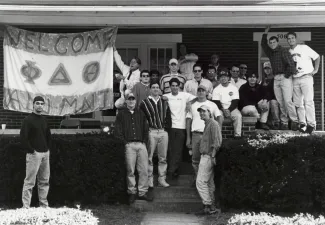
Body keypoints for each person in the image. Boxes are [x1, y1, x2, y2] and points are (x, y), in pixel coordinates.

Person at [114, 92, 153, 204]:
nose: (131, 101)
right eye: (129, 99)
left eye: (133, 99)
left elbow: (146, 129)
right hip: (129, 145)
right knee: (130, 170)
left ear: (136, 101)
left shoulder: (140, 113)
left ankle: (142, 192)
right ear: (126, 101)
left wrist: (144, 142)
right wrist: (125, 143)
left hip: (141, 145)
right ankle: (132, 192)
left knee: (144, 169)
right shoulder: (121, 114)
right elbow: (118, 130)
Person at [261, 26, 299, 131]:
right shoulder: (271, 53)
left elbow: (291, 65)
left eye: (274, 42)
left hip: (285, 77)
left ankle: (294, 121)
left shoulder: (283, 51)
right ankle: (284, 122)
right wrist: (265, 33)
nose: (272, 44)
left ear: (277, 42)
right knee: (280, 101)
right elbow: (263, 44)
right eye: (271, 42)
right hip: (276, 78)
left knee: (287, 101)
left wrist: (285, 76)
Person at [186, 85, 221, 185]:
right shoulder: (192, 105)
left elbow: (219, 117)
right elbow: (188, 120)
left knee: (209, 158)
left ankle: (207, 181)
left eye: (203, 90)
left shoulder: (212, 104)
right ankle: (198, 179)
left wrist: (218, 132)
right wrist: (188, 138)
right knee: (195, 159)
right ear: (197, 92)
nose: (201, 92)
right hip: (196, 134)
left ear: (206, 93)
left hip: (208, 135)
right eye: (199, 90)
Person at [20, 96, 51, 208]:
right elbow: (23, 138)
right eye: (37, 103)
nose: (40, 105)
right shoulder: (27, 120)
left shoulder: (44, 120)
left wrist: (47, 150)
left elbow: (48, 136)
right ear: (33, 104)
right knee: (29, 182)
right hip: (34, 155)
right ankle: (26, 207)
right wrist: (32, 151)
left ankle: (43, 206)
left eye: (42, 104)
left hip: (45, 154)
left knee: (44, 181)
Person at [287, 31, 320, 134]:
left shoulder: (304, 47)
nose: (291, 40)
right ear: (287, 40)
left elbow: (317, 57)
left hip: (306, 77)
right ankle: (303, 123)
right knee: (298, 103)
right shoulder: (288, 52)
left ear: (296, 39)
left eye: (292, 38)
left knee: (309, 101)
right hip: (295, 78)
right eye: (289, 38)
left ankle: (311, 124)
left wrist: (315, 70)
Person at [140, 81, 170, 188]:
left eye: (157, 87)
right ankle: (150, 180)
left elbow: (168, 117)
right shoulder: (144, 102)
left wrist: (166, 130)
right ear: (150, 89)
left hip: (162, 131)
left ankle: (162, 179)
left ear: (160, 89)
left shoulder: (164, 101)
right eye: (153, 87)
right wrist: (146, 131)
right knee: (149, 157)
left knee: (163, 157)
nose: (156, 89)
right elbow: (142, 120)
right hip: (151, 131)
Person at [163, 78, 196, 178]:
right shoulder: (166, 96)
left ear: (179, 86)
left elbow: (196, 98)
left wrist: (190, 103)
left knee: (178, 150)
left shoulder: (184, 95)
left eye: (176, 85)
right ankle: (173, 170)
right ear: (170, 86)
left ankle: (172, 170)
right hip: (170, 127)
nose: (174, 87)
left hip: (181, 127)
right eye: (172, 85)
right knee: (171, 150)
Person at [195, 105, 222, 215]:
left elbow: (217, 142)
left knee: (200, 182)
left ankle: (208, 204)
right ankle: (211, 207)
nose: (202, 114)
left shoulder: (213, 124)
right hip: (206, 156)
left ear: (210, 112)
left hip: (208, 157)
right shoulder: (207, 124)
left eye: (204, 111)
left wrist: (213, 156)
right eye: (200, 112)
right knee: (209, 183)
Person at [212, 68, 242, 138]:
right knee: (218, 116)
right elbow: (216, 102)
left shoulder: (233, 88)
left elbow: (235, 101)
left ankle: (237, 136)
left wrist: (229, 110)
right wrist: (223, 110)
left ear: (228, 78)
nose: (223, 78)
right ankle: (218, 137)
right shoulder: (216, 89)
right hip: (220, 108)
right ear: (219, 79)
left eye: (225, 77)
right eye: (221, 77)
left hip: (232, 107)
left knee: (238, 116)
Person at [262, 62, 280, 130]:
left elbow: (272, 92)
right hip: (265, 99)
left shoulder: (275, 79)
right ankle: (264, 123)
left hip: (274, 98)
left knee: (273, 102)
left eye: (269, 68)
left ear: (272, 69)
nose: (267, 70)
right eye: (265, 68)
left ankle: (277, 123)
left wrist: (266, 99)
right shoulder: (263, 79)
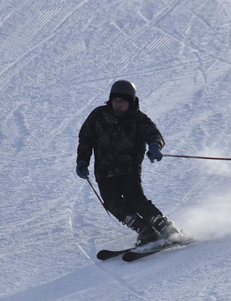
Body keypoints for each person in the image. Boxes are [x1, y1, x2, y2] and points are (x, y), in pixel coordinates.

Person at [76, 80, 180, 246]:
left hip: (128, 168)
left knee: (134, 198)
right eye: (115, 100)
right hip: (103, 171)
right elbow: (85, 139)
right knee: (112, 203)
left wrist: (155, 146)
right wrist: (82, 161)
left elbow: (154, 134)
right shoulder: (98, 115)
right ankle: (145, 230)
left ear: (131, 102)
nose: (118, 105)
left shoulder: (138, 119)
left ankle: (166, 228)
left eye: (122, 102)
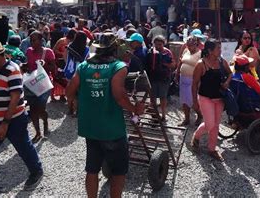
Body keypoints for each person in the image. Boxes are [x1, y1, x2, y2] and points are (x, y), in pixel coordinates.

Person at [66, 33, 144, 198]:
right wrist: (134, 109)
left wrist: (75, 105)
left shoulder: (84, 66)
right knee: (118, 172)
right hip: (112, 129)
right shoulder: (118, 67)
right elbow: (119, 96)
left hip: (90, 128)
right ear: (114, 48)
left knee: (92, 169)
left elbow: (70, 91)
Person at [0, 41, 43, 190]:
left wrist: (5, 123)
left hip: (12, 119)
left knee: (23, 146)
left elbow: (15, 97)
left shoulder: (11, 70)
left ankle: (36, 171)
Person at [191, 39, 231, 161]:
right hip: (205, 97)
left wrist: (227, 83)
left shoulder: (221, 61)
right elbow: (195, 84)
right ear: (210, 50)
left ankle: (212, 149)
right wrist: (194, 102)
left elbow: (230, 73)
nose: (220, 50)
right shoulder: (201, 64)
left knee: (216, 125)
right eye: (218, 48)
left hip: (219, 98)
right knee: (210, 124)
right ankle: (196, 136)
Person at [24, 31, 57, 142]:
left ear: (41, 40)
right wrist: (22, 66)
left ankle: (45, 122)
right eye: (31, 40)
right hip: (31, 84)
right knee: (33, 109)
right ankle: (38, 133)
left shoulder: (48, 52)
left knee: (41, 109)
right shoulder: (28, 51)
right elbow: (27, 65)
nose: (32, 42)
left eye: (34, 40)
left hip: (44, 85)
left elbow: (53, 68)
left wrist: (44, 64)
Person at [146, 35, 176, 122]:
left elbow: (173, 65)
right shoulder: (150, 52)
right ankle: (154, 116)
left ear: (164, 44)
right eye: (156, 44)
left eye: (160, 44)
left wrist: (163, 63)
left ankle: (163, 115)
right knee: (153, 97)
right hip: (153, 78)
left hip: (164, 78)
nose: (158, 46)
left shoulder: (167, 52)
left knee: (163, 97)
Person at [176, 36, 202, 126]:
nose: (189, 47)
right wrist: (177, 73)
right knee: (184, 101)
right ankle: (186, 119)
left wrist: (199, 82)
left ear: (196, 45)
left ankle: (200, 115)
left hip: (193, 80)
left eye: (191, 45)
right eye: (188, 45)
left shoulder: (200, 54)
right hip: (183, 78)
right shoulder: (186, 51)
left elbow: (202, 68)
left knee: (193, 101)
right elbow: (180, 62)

◇ ◇ ◇ ◇ ◇ ◇ ◇

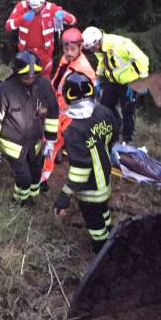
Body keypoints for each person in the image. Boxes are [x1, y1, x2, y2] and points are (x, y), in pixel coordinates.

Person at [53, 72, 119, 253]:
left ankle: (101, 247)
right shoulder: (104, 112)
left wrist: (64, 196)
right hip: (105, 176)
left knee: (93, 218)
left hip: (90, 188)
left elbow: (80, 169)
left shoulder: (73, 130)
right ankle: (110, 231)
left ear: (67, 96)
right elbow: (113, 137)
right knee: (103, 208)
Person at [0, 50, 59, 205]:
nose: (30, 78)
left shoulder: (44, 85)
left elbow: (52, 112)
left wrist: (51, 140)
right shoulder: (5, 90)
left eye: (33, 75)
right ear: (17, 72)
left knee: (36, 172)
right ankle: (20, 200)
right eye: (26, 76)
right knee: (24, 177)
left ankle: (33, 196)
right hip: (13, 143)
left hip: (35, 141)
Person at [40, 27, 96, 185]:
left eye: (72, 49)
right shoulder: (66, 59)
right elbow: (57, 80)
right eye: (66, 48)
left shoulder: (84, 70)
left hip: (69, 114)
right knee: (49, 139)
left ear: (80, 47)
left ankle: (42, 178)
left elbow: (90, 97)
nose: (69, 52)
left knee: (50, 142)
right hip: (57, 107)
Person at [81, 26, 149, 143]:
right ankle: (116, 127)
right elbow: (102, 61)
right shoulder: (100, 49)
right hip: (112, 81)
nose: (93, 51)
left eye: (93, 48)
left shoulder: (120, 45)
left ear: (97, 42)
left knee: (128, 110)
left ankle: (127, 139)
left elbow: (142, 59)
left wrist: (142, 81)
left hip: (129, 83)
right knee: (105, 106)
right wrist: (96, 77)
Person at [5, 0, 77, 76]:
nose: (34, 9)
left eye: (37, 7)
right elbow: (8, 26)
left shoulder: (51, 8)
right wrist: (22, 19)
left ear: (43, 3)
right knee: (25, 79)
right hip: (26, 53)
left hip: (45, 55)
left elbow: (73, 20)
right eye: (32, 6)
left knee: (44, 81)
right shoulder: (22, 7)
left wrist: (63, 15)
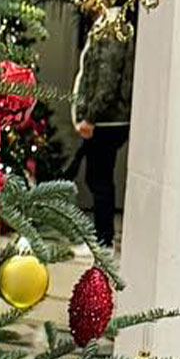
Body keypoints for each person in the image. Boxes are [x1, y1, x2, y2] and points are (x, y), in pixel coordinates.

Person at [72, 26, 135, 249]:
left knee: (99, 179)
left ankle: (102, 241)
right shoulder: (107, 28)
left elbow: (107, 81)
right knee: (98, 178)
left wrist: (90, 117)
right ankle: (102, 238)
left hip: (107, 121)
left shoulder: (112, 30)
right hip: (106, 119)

◇ ◇ ◇ ◇ ◇ ◇ ◇

- **What you should do**:
Take the line above containing "right ankle: (20, 200)", the line containing "right knee: (49, 139)", and all lines in between, and copy them exactly without anything else.

- **Answer space**:
right ankle: (20, 200)
right eye: (26, 76)
right knee: (24, 177)
left ankle: (33, 196)
right hip: (13, 143)
left hip: (35, 141)
Person at [40, 27, 96, 185]:
left eye: (72, 49)
right shoulder: (66, 59)
right elbow: (57, 80)
right eye: (66, 48)
left shoulder: (84, 70)
left hip: (69, 114)
right knee: (49, 139)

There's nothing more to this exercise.